Katie Moussoulis, one of the signatories of the open letter, said the technique was demonstrated in a private, peer-reviewed paper by Amazon researchers.
However, Moussoulis said in a blog post that the paper does not actually demonstrate a jailbreak. Instead, after the model initially refused to “review the code for security issues,” the researchers simply asked Fable to fix the open source code, which contained known publicly available vulnerabilities and “intentionally implanted vulnerabilities,” she wrote.

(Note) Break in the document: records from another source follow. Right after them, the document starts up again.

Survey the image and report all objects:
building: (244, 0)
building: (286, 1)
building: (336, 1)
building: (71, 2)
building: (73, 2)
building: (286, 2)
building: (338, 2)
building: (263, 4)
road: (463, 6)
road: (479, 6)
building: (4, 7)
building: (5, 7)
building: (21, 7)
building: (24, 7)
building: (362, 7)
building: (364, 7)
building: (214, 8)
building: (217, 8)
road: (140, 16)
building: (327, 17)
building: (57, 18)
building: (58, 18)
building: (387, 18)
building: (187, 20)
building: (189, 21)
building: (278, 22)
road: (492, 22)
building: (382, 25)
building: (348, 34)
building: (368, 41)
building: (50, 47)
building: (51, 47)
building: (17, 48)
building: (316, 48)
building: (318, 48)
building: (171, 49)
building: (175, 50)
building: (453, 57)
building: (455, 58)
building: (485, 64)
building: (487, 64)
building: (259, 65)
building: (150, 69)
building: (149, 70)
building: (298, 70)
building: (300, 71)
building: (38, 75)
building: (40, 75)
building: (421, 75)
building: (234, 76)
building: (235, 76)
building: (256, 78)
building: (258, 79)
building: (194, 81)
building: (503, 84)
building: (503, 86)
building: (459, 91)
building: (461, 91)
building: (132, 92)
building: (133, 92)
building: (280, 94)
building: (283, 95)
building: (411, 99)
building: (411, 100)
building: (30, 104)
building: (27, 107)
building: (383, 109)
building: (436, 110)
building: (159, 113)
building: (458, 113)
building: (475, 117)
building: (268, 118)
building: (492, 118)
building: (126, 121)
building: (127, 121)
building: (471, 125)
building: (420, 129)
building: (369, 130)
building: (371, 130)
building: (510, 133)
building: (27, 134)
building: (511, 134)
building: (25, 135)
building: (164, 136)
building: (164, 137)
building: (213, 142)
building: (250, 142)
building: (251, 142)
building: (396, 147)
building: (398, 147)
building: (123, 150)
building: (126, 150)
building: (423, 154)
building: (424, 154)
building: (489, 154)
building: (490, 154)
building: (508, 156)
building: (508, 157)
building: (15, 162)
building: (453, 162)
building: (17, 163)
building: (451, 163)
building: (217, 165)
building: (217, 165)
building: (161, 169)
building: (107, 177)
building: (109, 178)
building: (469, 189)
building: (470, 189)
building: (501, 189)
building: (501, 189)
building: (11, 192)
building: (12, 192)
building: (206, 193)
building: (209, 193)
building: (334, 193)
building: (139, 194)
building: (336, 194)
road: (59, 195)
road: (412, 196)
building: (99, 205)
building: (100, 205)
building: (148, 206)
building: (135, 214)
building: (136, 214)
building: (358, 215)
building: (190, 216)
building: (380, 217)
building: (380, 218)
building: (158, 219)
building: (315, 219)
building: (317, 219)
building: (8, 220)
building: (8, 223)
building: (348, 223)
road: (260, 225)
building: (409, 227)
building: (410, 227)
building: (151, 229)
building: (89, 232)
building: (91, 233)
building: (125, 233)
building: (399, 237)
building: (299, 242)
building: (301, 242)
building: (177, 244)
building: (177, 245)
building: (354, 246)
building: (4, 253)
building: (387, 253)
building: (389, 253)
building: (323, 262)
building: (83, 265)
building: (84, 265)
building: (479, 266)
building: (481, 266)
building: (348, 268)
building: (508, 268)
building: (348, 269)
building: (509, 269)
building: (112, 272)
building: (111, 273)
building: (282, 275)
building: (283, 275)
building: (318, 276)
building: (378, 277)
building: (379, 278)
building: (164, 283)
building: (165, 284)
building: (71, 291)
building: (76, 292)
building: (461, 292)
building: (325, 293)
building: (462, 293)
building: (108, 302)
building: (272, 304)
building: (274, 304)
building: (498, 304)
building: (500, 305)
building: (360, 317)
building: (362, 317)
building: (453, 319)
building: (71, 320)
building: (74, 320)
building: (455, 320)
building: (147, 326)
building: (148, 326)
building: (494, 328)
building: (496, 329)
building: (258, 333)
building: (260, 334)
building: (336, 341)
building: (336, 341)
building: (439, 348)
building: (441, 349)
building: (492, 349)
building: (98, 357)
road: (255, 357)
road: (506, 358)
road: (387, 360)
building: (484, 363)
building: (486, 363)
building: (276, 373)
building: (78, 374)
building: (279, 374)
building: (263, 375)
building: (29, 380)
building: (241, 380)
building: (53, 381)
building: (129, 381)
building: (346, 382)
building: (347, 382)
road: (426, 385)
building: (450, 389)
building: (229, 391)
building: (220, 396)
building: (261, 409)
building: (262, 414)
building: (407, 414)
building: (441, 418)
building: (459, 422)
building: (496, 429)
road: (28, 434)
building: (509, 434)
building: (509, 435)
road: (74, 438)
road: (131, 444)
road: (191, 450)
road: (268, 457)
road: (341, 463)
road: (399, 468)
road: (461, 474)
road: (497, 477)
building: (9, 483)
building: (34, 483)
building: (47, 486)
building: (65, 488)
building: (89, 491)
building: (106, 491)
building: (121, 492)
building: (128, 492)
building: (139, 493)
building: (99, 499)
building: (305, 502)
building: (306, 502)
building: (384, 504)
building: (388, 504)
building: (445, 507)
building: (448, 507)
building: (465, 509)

“The behavior described in the paper cannot be meaningfully modified, and any attempt will only weaken the defensive model,” Mousouris wrote. “Defenders need to be able to ask the AI to fix bugs in their files, explain why the fix is important, and write tests to confirm that the patch works. This is not bypassing guardrails. The most valuable thing an AI model can do for defender security is run the search-fix-test loop that defenders do every day.”
Moussouri’s criticisms were echoed in the open letter, which said the group of experts believed the model features in Amazon’s paper could be “reproduced” in OpenAI’s GPT-5.5, Anthropic’s Claude Opus 4.8 and Sonnet, and even “Chinese models like Kimi 2.7.”
Moussouris told TechCrunch, “The bugs used to demonstrate the technique in the paper can be found using other models. The technique in the paper is a guardrail bypass technique. Other models without guardrails in Fable often do not reject the simple request to look for security bugs, so bypassing is not necessary.”
The letter also called for regulations to be created through a “democratic rule-making process” based on scientific research by industry and academic experts, and to be transparently and fairly enforced “to be used only to the minimum extent necessary to ensure the safety of the American people.”